After two days of varying levels of progress, in collective bargaining, the NBA appears to be ready to make a compromise with its players that could end the lockout as early as Friday. Stern wore a confident grin, and his optimism was so evident when he addressed the media that when asked if it would be a failure by all involved if a deal is not made in the next few days, he replied, “Yes.”
Union executive director Billy Hunter also said he believed “we’re within striking distance of getting a deal,” but he added, “It’s just a question of how receptive the NBA is and whether they want to do a deal.”
Stern insisted the league would be prepared to make the moves necessary to close the remaining gaps — the largest involving the split of league revenue, or Basketball Related Income (BRI) — during Friday’s negotiating session.
The sides, weary from a 3 a.m. finish to talks earlier that morning, decided to end talks at about 9 o’clock Thursday night to rest up for what could be another long day, and night, of negotiating.
“There are no guarantees we’ll get it,” Stern said. “But we’ll give it one heck of a shot [Friday].” Hunter said the sides will “spend as much time as we possibly need in the hopes of making a deal.”

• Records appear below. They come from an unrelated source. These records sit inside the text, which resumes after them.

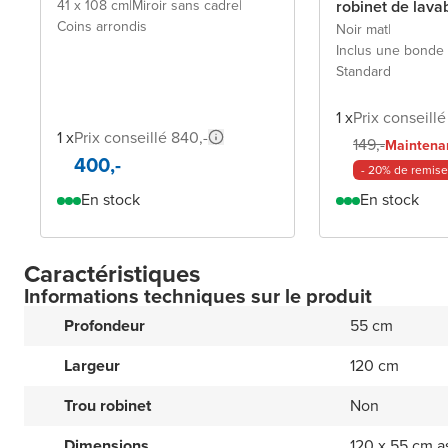
41 x 108 cm
|
Miroir sans cadre
|
robinet de lava
Coins arrondis
Noir mat
|
Inclus une bonde 
Standard
1 x
Prix conseillé
1 x
Prix conseillé 840,-
149,-
Maintena
400,-
- 20% de remise
En stock
En stock
Caractéristiques
Informations techniques sur le produit
Profondeur
55 cm
Largeur
120 cm
Trou robinet
Non
Dimensions
120 x 55 cm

The salary-cap system remained the priority after there was progress on several points, according to a person with knowledge of the situation, such as the length of guaranteed contracts, the revamping of the midlevel exception and the terms of an amnesty clause to eliminate one contract as a cap hit once a new deal is reached.

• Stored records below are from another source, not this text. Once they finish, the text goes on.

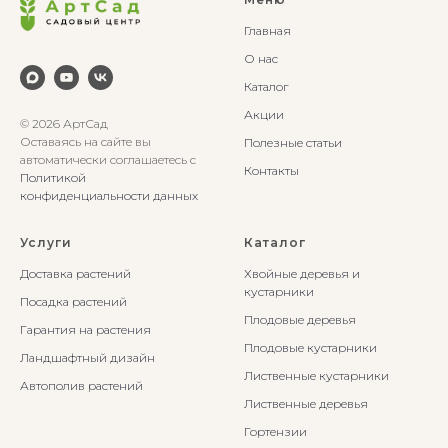
Главная
О нас
Каталог
Акции
© 2026 АртСад
Оставаясь на сайте вы
Полезные статьи
автоматически соглашаетесь с
Контакты
Политикой
конфиденциальности данных
Услуги
Каталог
Доставка растений
Хвойные деревья и
кустарники
Посадка растений
Плодовые деревья
Гарантия на растения
Плодовые кустарники
Ландшафтный дизайн
Лиственные кустарники
Автополив растений
Лиственные деревья
Гортензии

The sides still had to hammer out specifics on the luxury tax rate, but that likely won’t be completely settled until the sides reach a compromise on the BRI split, an estimated $4 billion. There has to be progress made on this issue before the perception of an agreement on the horizon can become reality. With a smiling Stern sitting in on his news conference, Hunter pointed to his counterpart when asked at what point BRI would return to the front burner.
“David Stern is sitting back there. I believe he can tell you,” Hunter said. “Tomorrow!” Stern yelled with a grin.